Oxygen flow rate is also currently used as means to control the chamber inner temperature and humidity. Given that gasified liquid oxygen is intrinsically cold, a chamber operator may opt to use a lower flow rate in colder days than in warmer days. This affects the rate at which the original air volume is flushed out and introduces yet another unknown variable in knowing the actual oxygen percentage in the inspired gas.
Overall, as illustrated by FIG. 3, at best the subject only receives approximately ⅔ of the treatment prescribed by the physician and the prescribed pO2 is unlikely to ever truly be achieved.
There is a need for a hyperbaric chamber control system that enables a subject to receive an accurate hyperbaric treatment, as prescribed by a physician.
Pressure Swing Adsorption Background
Current hyperbaric chambers often lack portability and site compliance standards are difficult to meet due to the presence of liquid oxygen. The storage of liquid oxygen represents a very high risk of explosion and fire, and the premises must be explosion proof in most jurisdictions. Since liquid oxygen is also not readily available in many areas where hyperbaric treatments are required, such as seafaring vessels, remote locations, and conflict zones, one embodiment of the present invention utilizes a pressure swing adsorption (PSA) device and method to enrich air with oxygen for use in the present embodiments of hyperbaric control.
Pressure swing adsorption (PSA) processes rely on the fact that gases under pressure tend to be attracted to solid surfaces, or adsorbed, when under pressure. The PSA oxygen enrichment process relies on a material called zeolite to remove nitrogen from ambient air. Zeolite refers to the family of aluminosilicate minerals having microporous structures capable of loosely binding with a variety of cations. Zeolite is used in oxygen enrichment, as it adsorbs nitrogen when subjected to a high pressure, yet releases the absorbed nitrogen when the pressure drops.

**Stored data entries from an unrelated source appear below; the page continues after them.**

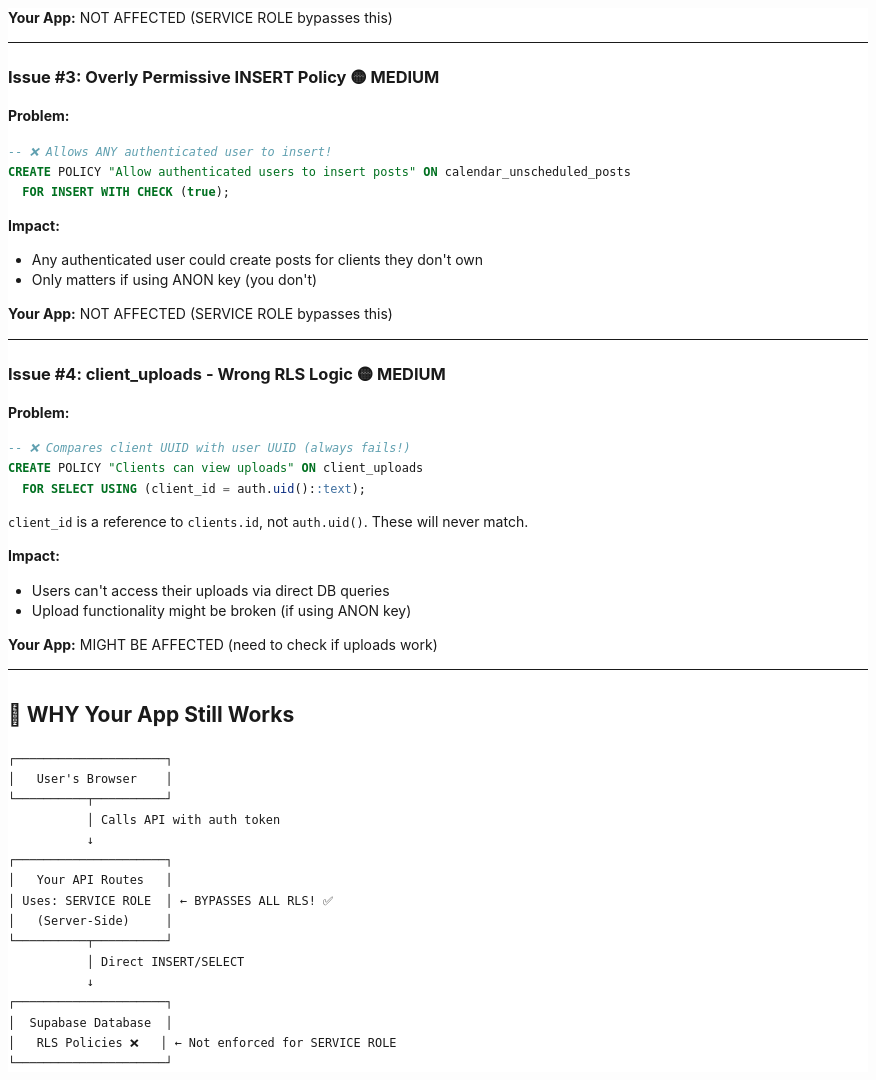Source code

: **Your App:** NOT AFFECTED (SERVICE ROLE bypasses this)

---

### Issue #3: Overly Permissive INSERT Policy 🟡 MEDIUM

**Problem:**
```sql
-- ❌ Allows ANY authenticated user to insert!
CREATE POLICY "Allow authenticated users to insert posts" ON calendar_unscheduled_posts
  FOR INSERT WITH CHECK (true);
```

**Impact:**
- Any authenticated user could create posts for clients they don't own
- Only matters if using ANON key (you don't)

**Your App:** NOT AFFECTED (SERVICE ROLE bypasses this)

---

### Issue #4: client_uploads - Wrong RLS Logic 🟡 MEDIUM

**Problem:**
```sql
-- ❌ Compares client UUID with user UUID (always fails!)
CREATE POLICY "Clients can view uploads" ON client_uploads
  FOR SELECT USING (client_id = auth.uid()::text);
```

`client_id` is a reference to `clients.id`, not `auth.uid()`. These will never match.

**Impact:**
- Users can't access their uploads via direct DB queries
- Upload functionality might be broken (if using ANON key)

**Your App:** MIGHT BE AFFECTED (need to check if uploads work)

---

## 🎯 WHY Your App Still Works

```
┌─────────────────────┐
│   User's Browser    │
└──────────┬──────────┘
           │ Calls API with auth token
           ↓
┌─────────────────────┐
│   Your API Routes   │
│ Uses: SERVICE ROLE  │ ← BYPASSES ALL RLS! ✅
│   (Server-Side)     │
└──────────┬──────────┘
           │ Direct INSERT/SELECT
           ↓
┌─────────────────────┐
│  Supabase Database  │
│   RLS Policies ❌   │ ← Not enforced for SERVICE ROLE
└─────────────────────┘
```
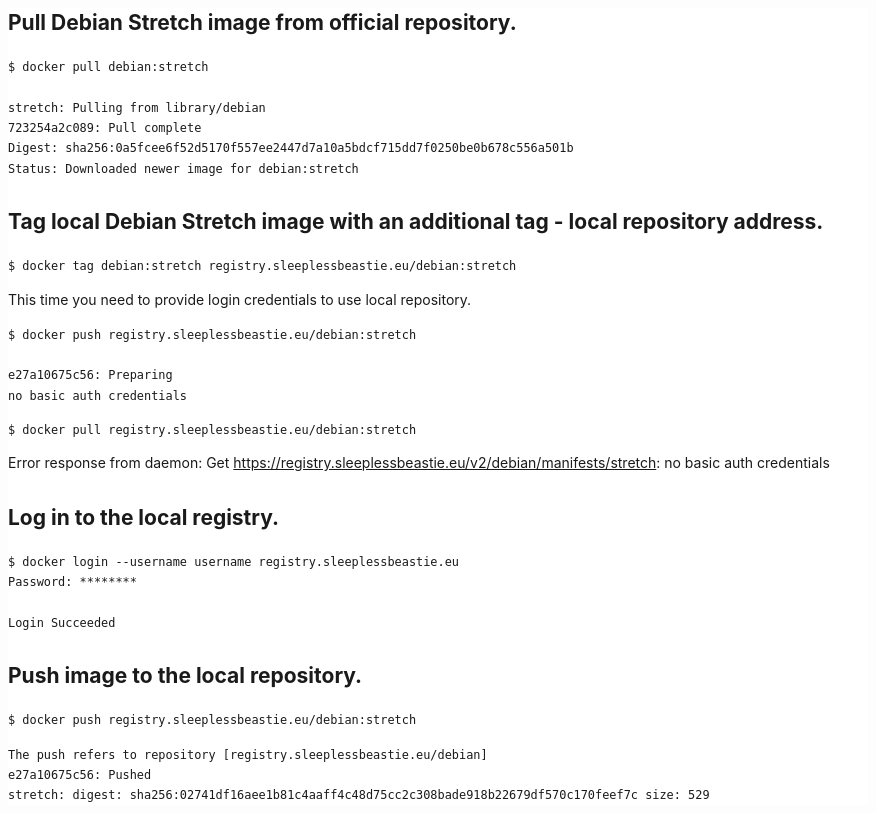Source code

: ## Pull Debian Stretch image from official repository.

```
$ docker pull debian:stretch

stretch: Pulling from library/debian
723254a2c089: Pull complete
Digest: sha256:0a5fcee6f52d5170f557ee2447d7a10a5bdcf715dd7f0250be0b678c556a501b
Status: Downloaded newer image for debian:stretch
```

## Tag local Debian Stretch image with an additional tag - local repository address.

```
$ docker tag debian:stretch registry.sleeplessbeastie.eu/debian:stretch
```

This time you need to provide login credentials to use local repository.

```
$ docker push registry.sleeplessbeastie.eu/debian:stretch

e27a10675c56: Preparing
no basic auth credentials
```

```
$ docker pull registry.sleeplessbeastie.eu/debian:stretch
```

Error response from daemon: Get https://registry.sleeplessbeastie.eu/v2/debian/manifests/stretch: no basic auth credentials

## Log in to the local registry.

```
$ docker login --username username registry.sleeplessbeastie.eu
Password: ********

Login Succeeded
```

## Push image to the local repository.

```
$ docker push registry.sleeplessbeastie.eu/debian:stretch
```

```
The push refers to repository [registry.sleeplessbeastie.eu/debian]
e27a10675c56: Pushed
stretch: digest: sha256:02741df16aee1b81c4aaff4c48d75cc2c308bade918b22679df570c170feef7c size: 529
```
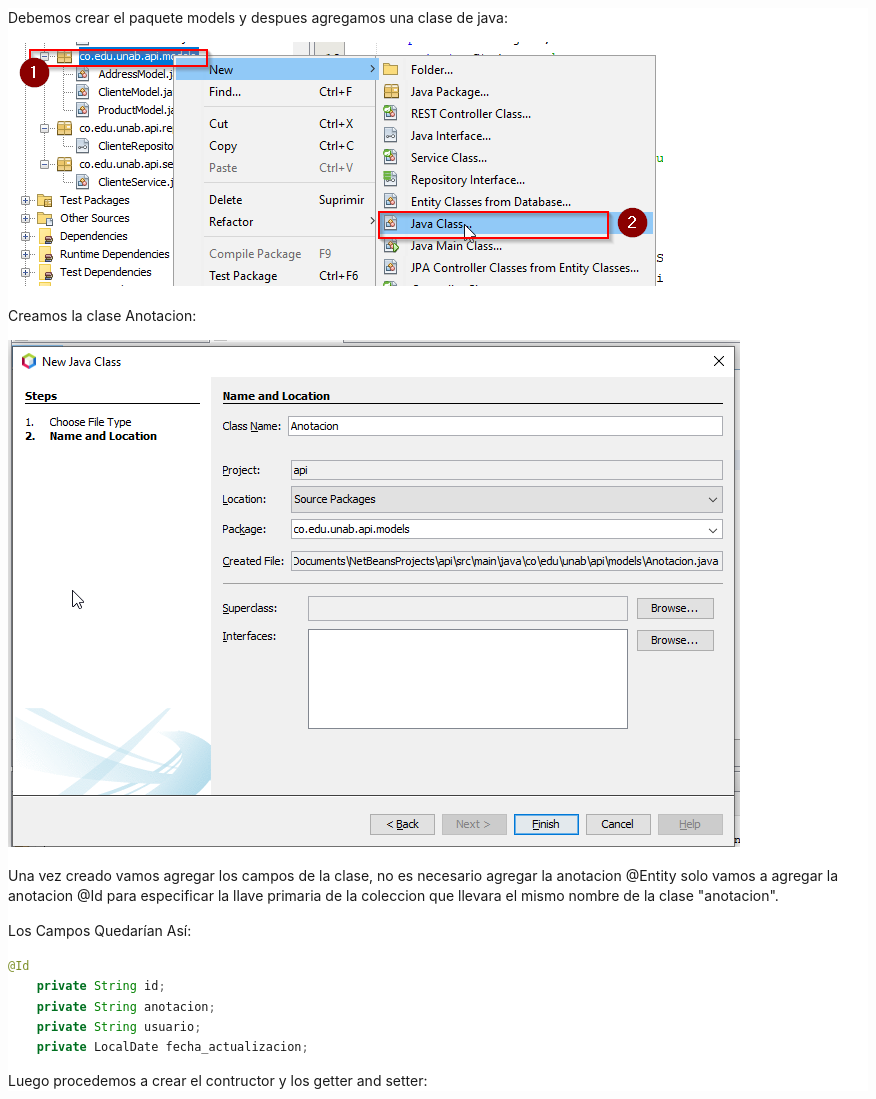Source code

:Debemos crear el paquete models y despues agregamos una clase de java:

![](imagenes\paso19.png)

Creamos la clase Anotacion:

![](imagenes\paso20.png)

Una vez creado vamos agregar los campos de la clase, no es necesario agregar la anotacion @Entity solo vamos a agregar la anotacion @Id para especificar la llave primaria de la coleccion que llevara el mismo nombre de la clase "anotacion".

Los Campos Quedarían Así:
```Java
@Id
    private String id;
    private String anotacion;
    private String usuario;
    private LocalDate fecha_actualizacion;
```
Luego procedemos a crear el contructor y los getter and setter:
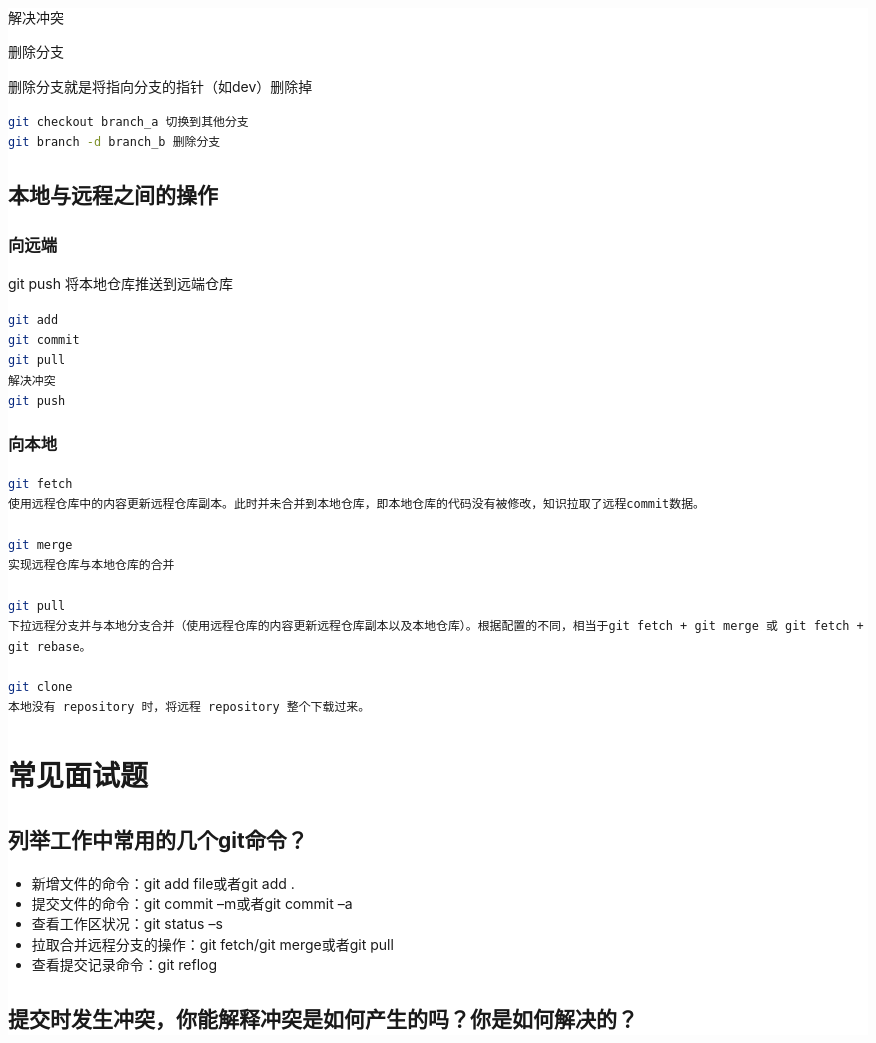 解决冲突

删除分支

删除分支就是将指向分支的指针（如dev）删除掉

```sh
git checkout branch_a 切换到其他分支
git branch -d branch_b 删除分支
```

## 本地与远程之间的操作

### 向远端

git push 将本地仓库推送到远端仓库

```sh
git add
git commit
git pull 
解决冲突
git push
```

### 向本地

```sh
git fetch
使用远程仓库中的内容更新远程仓库副本。此时并未合并到本地仓库，即本地仓库的代码没有被修改，知识拉取了远程commit数据。

git merge
实现远程仓库与本地仓库的合并

git pull
下拉远程分支并与本地分支合并（使用远程仓库的内容更新远程仓库副本以及本地仓库）。根据配置的不同，相当于git fetch + git merge 或 git fetch + git rebase。

git clone
本地没有 repository 时，将远程 repository 整个下载过来。
```

# 常见面试题

## 列举工作中常用的几个git命令？

- 新增文件的命令：git add file或者git add .
- 提交文件的命令：git commit –m或者git commit –a
- 查看工作区状况：git status –s
- 拉取合并远程分支的操作：git fetch/git merge或者git pull
- 查看提交记录命令：git reflog

## 提交时发生冲突，你能解释冲突是如何产生的吗？你是如何解决的？
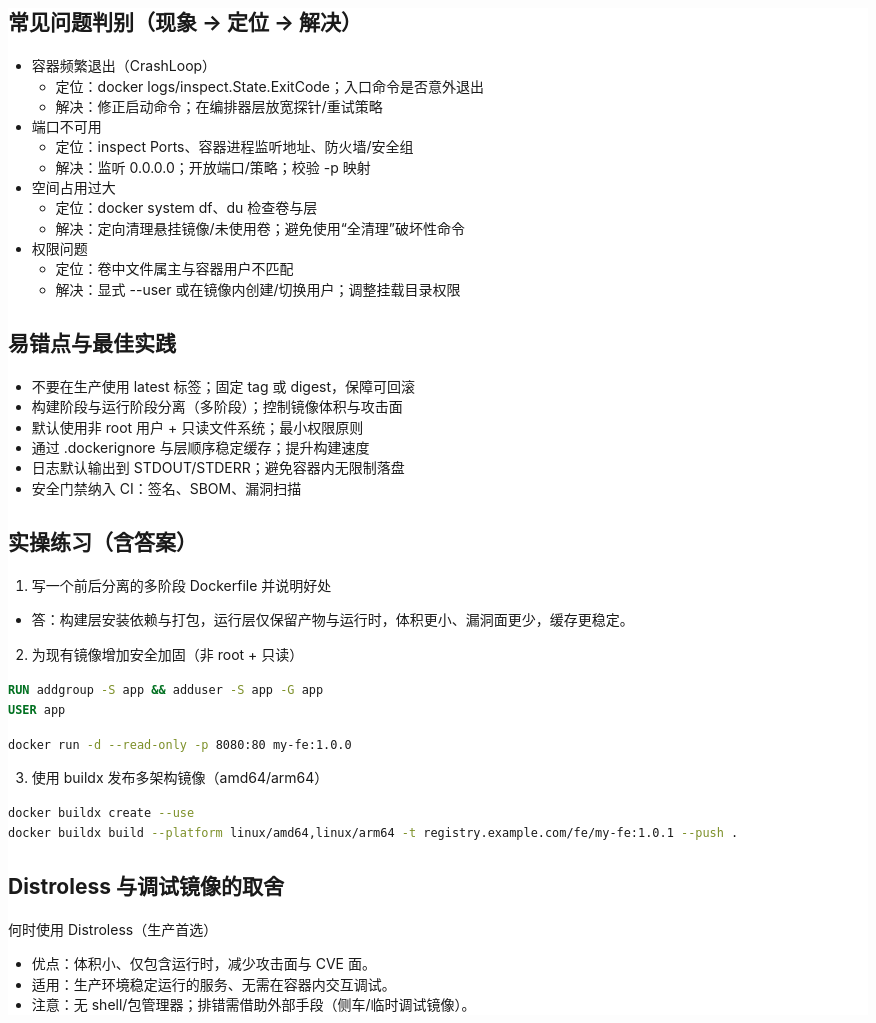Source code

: ## 常见问题判别（现象 → 定位 → 解决）

- 容器频繁退出（CrashLoop）
  - 定位：docker logs/inspect.State.ExitCode；入口命令是否意外退出
  - 解决：修正启动命令；在编排器层放宽探针/重试策略
- 端口不可用
  - 定位：inspect Ports、容器进程监听地址、防火墙/安全组
  - 解决：监听 0.0.0.0；开放端口/策略；校验 -p 映射
- 空间占用过大
  - 定位：docker system df、du 检查卷与层
  - 解决：定向清理悬挂镜像/未使用卷；避免使用“全清理”破坏性命令
- 权限问题
  - 定位：卷中文件属主与容器用户不匹配
  - 解决：显式 --user 或在镜像内创建/切换用户；调整挂载目录权限

## 易错点与最佳实践

- 不要在生产使用 latest 标签；固定 tag 或 digest，保障可回滚
- 构建阶段与运行阶段分离（多阶段）；控制镜像体积与攻击面
- 默认使用非 root 用户 + 只读文件系统；最小权限原则
- 通过 .dockerignore 与层顺序稳定缓存；提升构建速度
- 日志默认输出到 STDOUT/STDERR；避免容器内无限制落盘
- 安全门禁纳入 CI：签名、SBOM、漏洞扫描

## 实操练习（含答案）

1) 写一个前后分离的多阶段 Dockerfile 并说明好处
- 答：构建层安装依赖与打包，运行层仅保留产物与运行时，体积更小、漏洞面更少，缓存更稳定。

2) 为现有镜像增加安全加固（非 root + 只读）
```Dockerfile
RUN addgroup -S app && adduser -S app -G app
USER app
```
```bash
docker run -d --read-only -p 8080:80 my-fe:1.0.0
```

3) 使用 buildx 发布多架构镜像（amd64/arm64）
```bash
docker buildx create --use
docker buildx build --platform linux/amd64,linux/arm64 -t registry.example.com/fe/my-fe:1.0.1 --push .
```

## Distroless 与调试镜像的取舍

何时使用 Distroless（生产首选）
- 优点：体积小、仅包含运行时，减少攻击面与 CVE 面。
- 适用：生产环境稳定运行的服务、无需在容器内交互调试。
- 注意：无 shell/包管理器；排错需借助外部手段（侧车/临时调试镜像）。

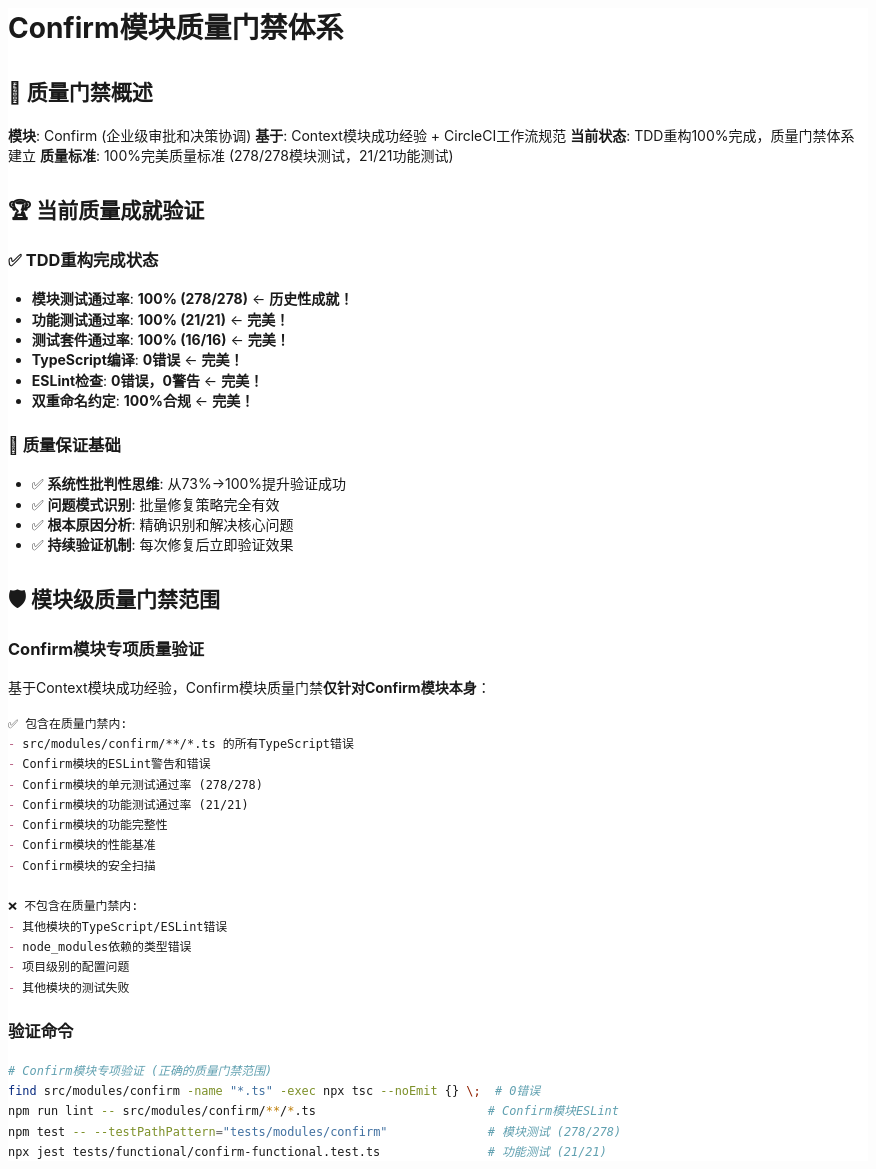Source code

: # Confirm模块质量门禁体系

## 🎯 **质量门禁概述**

**模块**: Confirm (企业级审批和决策协调)
**基于**: Context模块成功经验 + CircleCI工作流规范
**当前状态**: TDD重构100%完成，质量门禁体系建立
**质量标准**: 100%完美质量标准 (278/278模块测试，21/21功能测试)

## 🏆 **当前质量成就验证**

### ✅ **TDD重构完成状态**
- **模块测试通过率**: **100% (278/278)** ← **历史性成就！**
- **功能测试通过率**: **100% (21/21)** ← **完美！**
- **测试套件通过率**: **100% (16/16)** ← **完美！**
- **TypeScript编译**: **0错误** ← **完美！**
- **ESLint检查**: **0错误，0警告** ← **完美！**
- **双重命名约定**: **100%合规** ← **完美！**

### 🧠 **质量保证基础**
- ✅ **系统性批判性思维**: 从73%→100%提升验证成功
- ✅ **问题模式识别**: 批量修复策略完全有效
- ✅ **根本原因分析**: 精确识别和解决核心问题
- ✅ **持续验证机制**: 每次修复后立即验证效果

## 🛡️ **模块级质量门禁范围**

### **Confirm模块专项质量验证**
基于Context模块成功经验，Confirm模块质量门禁**仅针对Confirm模块本身**：

```markdown
✅ 包含在质量门禁内:
- src/modules/confirm/**/*.ts 的所有TypeScript错误
- Confirm模块的ESLint警告和错误
- Confirm模块的单元测试通过率 (278/278)
- Confirm模块的功能测试通过率 (21/21)
- Confirm模块的功能完整性
- Confirm模块的性能基准
- Confirm模块的安全扫描

❌ 不包含在质量门禁内:
- 其他模块的TypeScript/ESLint错误
- node_modules依赖的类型错误
- 项目级别的配置问题
- 其他模块的测试失败
```

### **验证命令**
```bash
# Confirm模块专项验证 (正确的质量门禁范围)
find src/modules/confirm -name "*.ts" -exec npx tsc --noEmit {} \;  # 0错误
npm run lint -- src/modules/confirm/**/*.ts                        # Confirm模块ESLint
npm test -- --testPathPattern="tests/modules/confirm"              # 模块测试 (278/278)
npx jest tests/functional/confirm-functional.test.ts               # 功能测试 (21/21)
```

The PSA process works by feeding ambient air into a pressurized chamber containing zeolite. The higher the pressure within the zeolite chamber, the more gas is adsorbed. When the pressure is reduced, the gas is released. PSA processes can be used to separate gases in a mixture because different gases tend to be attracted to different solid surfaces more less strongly. If a gas mixture such as air (21% Cu, 78% N2) is passed, under pressure, through a tower containing an adsorbent bed that attracts N2 more strongly than it does O2, a large portion of the N2 will stay in the bed, and the gas leaving the tower will contain approximately 94% O2. When a bed in the first tower reaches the end of its capacity to adsorb N2, the bed can be regenerated by reducing the pressure, thereby releasing the adsorbed N2. It is then ready for another cycle of producing oxygen enriched air (OEA).
To generate purified O2 from air, N2 from the air is absorbed by zeolite while the O2 is further passed through to a storage tank. When the zeolite is saturated (so it can no longer effectively absorb N2), the chamber is depressurized. When the chamber is in the depressurized state, the N is released by the zeolite and vacates the system. The chamber is than re-pressurized and the cycle is repeated to generate purified O2.